А я реализую своё ночное решение: "ничего кроме правды".
— Боярыня черниговская.
Она-то себя так называла.
— Ехали обозом с мужем в вотчину.
Не в вотчину, а на надел. Но мне-то она сказала "в вотчину".
— Попали под поганых, всех порубили, мы сбежали.
Что сбежали из разных обозов — мелкая деталь.
— Бегали по болотам, вышли к хутору сожжённому, переправились.
— А почему сабли?
— Так на поле подобрали.
А что, я разве половчанина зарезанного саблю в лесу нашёл?
— А торкская?
— С нами был. Помер.
Опять правда: Фатима торка изображала. И этот торк в её лице помер под телегой от множественных внутренних кровоизлияний.

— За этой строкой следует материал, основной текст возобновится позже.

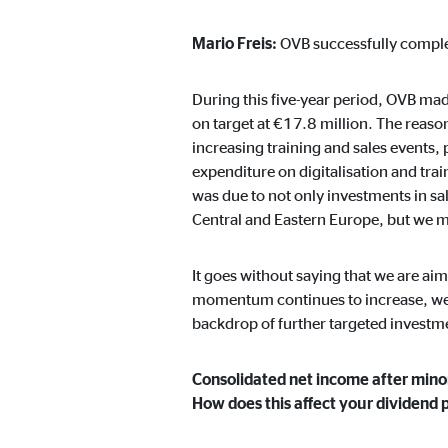
Content from video and map platforms is blocked by 
manual consent.
Mario Freis:
OVB successfully comple
Google Maps
During this five-year period, OVB ma
on target at €17.8 million. The reason
Name:
goo
increasing training and sales events,
expenditure on digitalisation and tr
Provider:
Goog
was due to not only investments in sa
Purpose:
Embe
Central and Eastern Europe, but we 
Cookie duration:
24 
It goes without saying that we are aim
momentum continues to increase, we ar
YouTube
backdrop of further targeted investm
Name:
you
Consolidated net income after mino
Provider:
Goog
How does this affect your dividend 
Purpose:
Emb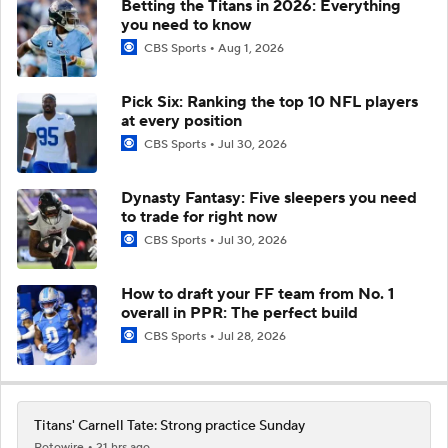
Betting the Titans in 2026: Everything
you need to know
CBS Sports
Aug 1, 2026
Pick Six: Ranking the top 10 NFL players
at every position
CBS Sports
Jul 30, 2026
Dynasty Fantasy: Five sleepers you need
to trade for right now
CBS Sports
Jul 30, 2026
How to draft your FF team from No. 1
overall in PPR: The perfect build
CBS Sports
Jul 28, 2026
Titans' Carnell Tate: Strong practice Sunday
Rotowire
21 hrs ago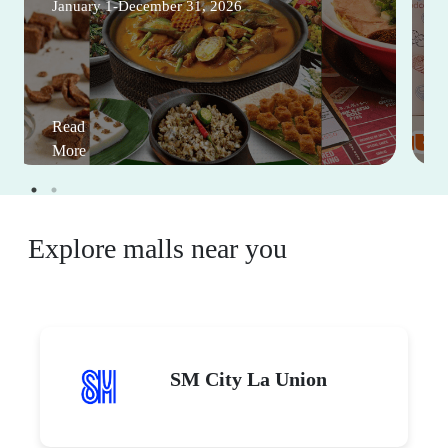
January 1-December 31, 2026
Read
More
Explore malls near you
SM City La Union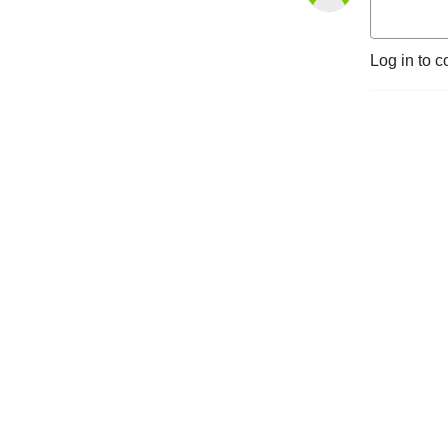
Log in to c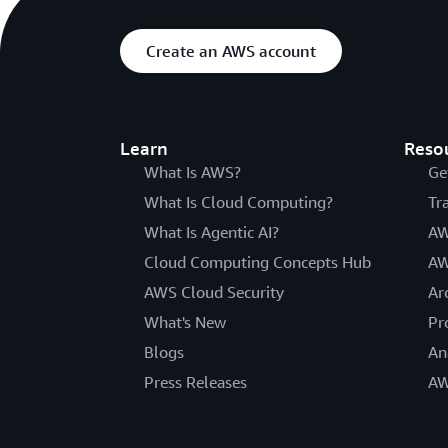
Create an AWS account
Learn
Reso
What Is AWS?
Ge
What Is Cloud Computing?
Tr
What Is Agentic AI?
AW
Cloud Computing Concepts Hub
AW
AWS Cloud Security
Ar
What's New
Pr
Blogs
An
Press Releases
AW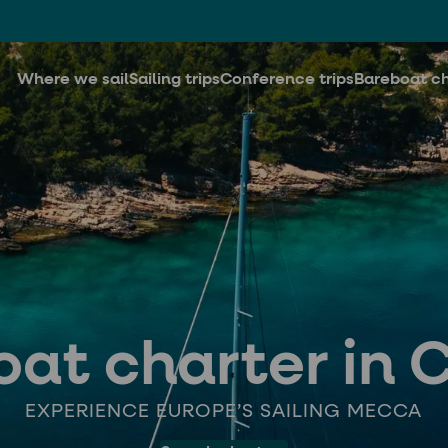
Where we sail
Sailing trips
Conference trips
Bareboat ch
at charter in 
EXPERIENCE EUROPE’S SAILING MECCA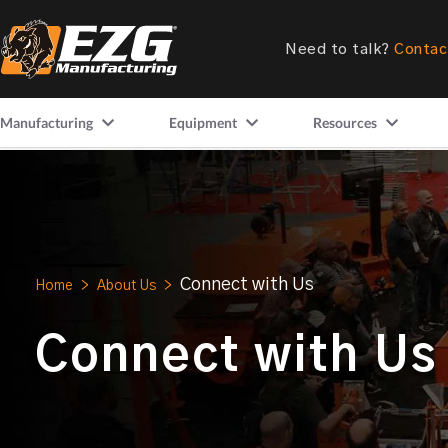
Need to talk?
Contac
Manufacturing
Equipment
Resources
Connect with Us
Home
>
About Us
>
Connect with Us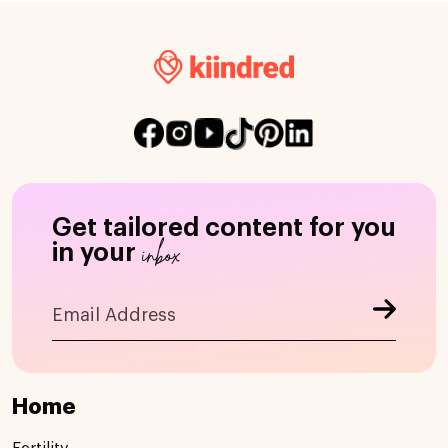
Get tailored content for you
inbox
in your
Home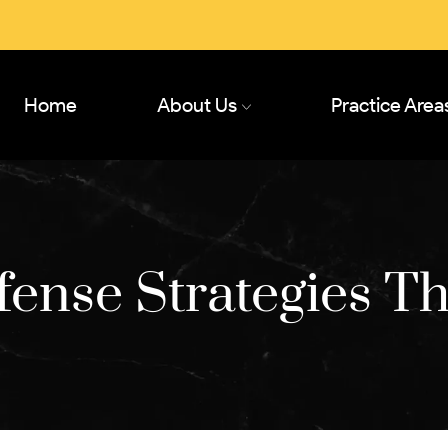
Home
About Us
Practice Area
ense Strategies T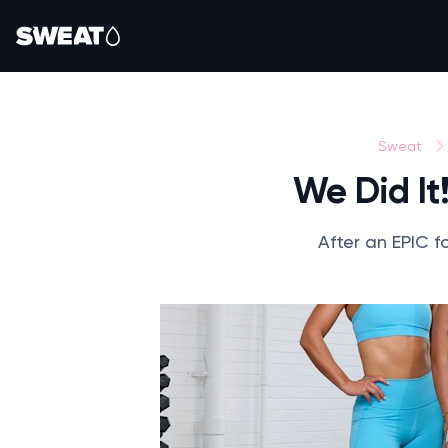
Sweat
We Did It
After an EPIC f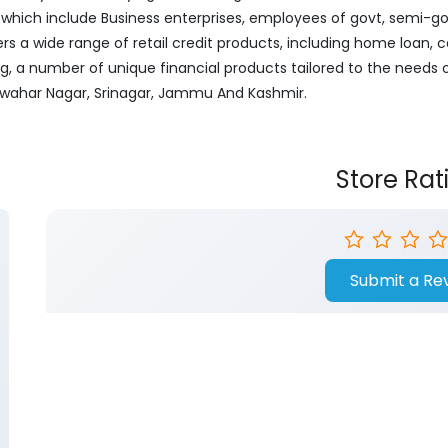
ich include Business enterprises, employees of govt, semi-govt
ers a wide range of retail credit products, including home loan, c
ng, a number of unique financial products tailored to the needs
Jawahar Nagar, Srinagar, Jammu And Kashmir.
Store Rat
Submit a Re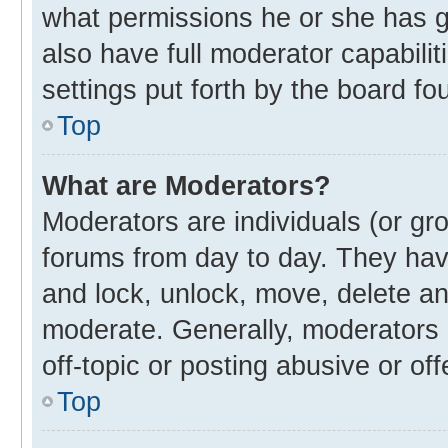
what permissions he or she has g
also have full moderator capabilit
settings put forth by the board fo
Top
What are Moderators?
Moderators are individuals (or gro
forums from day to day. They have
and lock, unlock, move, delete and
moderate. Generally, moderators 
off-topic or posting abusive or off
Top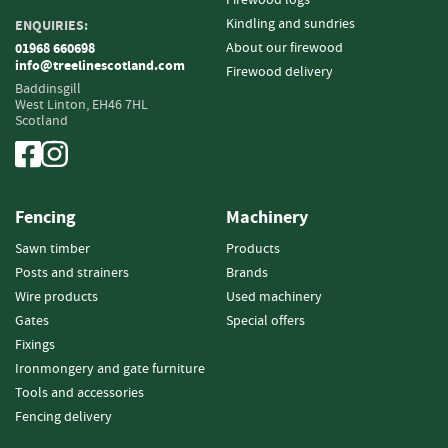
e
t
Kindling and sundries
ENQUIRIES:
t
About our firewood
01968 660698
e
info@treelinescotland.com
Firewood delivery
s
Baddinsgill
West Linton,
EH46 7HL
Scotland
I
n
f
o
r
Fencing
Machinery
m
a
Sawn timber
Products
t
Posts and strainers
Brands
i
Wire products
Used machinery
o
Gates
Special offers
n
Fixings
F
Ironmongery and gate furniture
i
Tools and accessories
r
Fencing delivery
e
w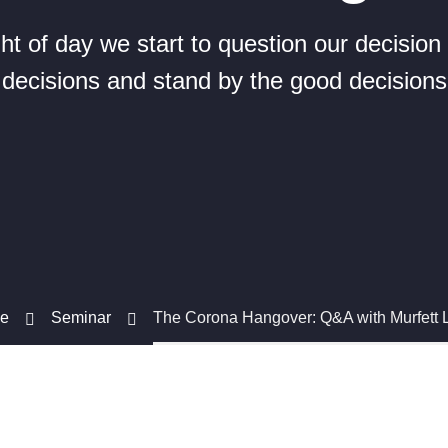
ight of day we start to question our decisio
decisions and stand by the good decisions
e
Seminar
The Corona Hangover: Q&A with Murfett 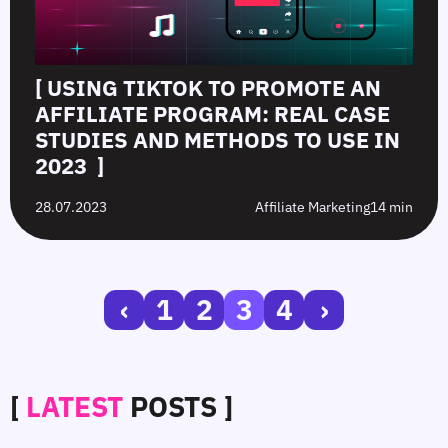
[ USING TIKTOK TO PROMOTE AN
AFFILIATE PROGRAM: REAL CASE
STUDIES AND METHODS TO USE IN
2023 ]
28.07.2023
Affiliate Marketing
14 min
‹
1
2
3
4
›
[
LATEST
POSTS ]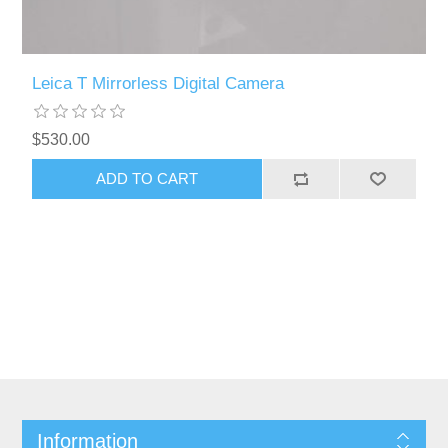
Leica T Mirrorless Digital Camera
$530.00
Information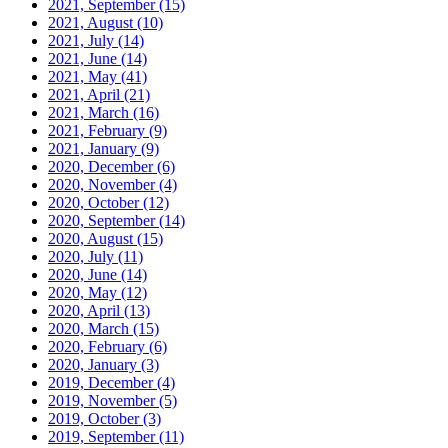
2021, September
(15)
2021, August
(10)
2021, July
(14)
2021, June
(14)
2021, May
(41)
2021, April
(21)
2021, March
(16)
2021, February
(9)
2021, January
(9)
2020, December
(6)
2020, November
(4)
2020, October
(12)
2020, September
(14)
2020, August
(15)
2020, July
(11)
2020, June
(14)
2020, May
(12)
2020, April
(13)
2020, March
(15)
2020, February
(6)
2020, January
(3)
2019, December
(4)
2019, November
(5)
2019, October
(3)
2019, September
(11)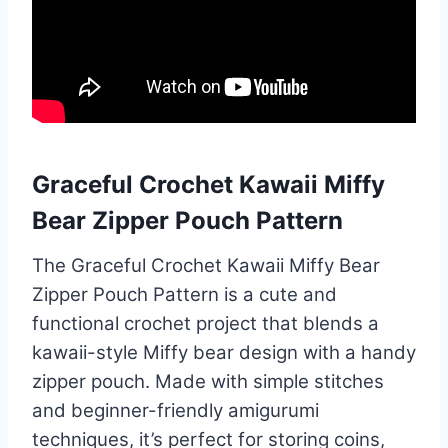
Graceful Crochet Kawaii Miffy
Bear Zipper Pouch Pattern
The Graceful Crochet Kawaii Miffy Bear
Zipper Pouch Pattern is a cute and
functional crochet project that blends a
kawaii-style Miffy bear design with a handy
zipper pouch. Made with simple stitches
and beginner-friendly amigurumi
techniques, it’s perfect for storing coins,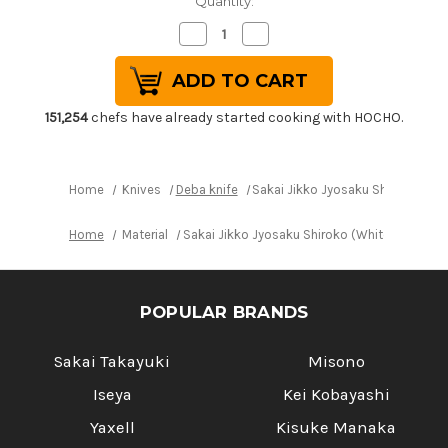
Quantity:
Decrease
Increase
Quantity
Quantity
of
of
Sakai
Sakai
Jikko
Jikko
Jyosaku
Jyosaku
Shiroko
Shiroko
151,254
chefs have already started cooking with HOCHO.
(White
(White
No.2
No.2
steel)
steel)
Japanese
Japanese
Chef's
Chef's
Home
Knives
Deba knife
Sakai Jikko Jyosaku Shiroko (Wh
Deba
Deba
Knife
Knife
180mm
180mm
Home
Material
Sakai Jikko Jyosaku Shiroko (White No.2 ste
POPULAR BRANDS
Sakai Takayuki
Misono
Iseya
Kei Kobayashi
Yaxell
Kisuke Manaka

— А почему у неё голова без волос?
— А ты, дед, на спину её посмотри. Она вся сожжённая.
Что да — то да. Что к бритой её голове спина отношения не имеет — отдельный вопрос. Ты сперва догадайся, что спина не от костра сгорела, а от солнца. Хотя и видно, но надо спросить. Не спросил. И про другие бритые части тела он не расспрашивает. Или не заметил? Про меня тоже — ошейник-то у меня на шее. Всё ясно — раб с госпожой.
Я на жалость давлю. Дескать, страшно было, на болоте — и мухи кусачие, и гады ползучие, и леший с болотником. А уж на хуторе и вовсе... Помоги, добрый человек. Прими, обогрей, накорми. Бог не забудет доброго дела. И мы с госпожой боярыней — тоже.
Мешки на одно плечо, Марьяшку на другое, с той стороны её дед подпёр. Пошли-потопали. По тропиночке вверх. А там хуторок немаленький. Не боярская усадьба — нормальный смердовский. Две бабы во дворе. Молодка хорошо беременная и пожилая — деду жена. А дед-то и не дед — просто мужик лет сорока — сорока пяти с густой бородой.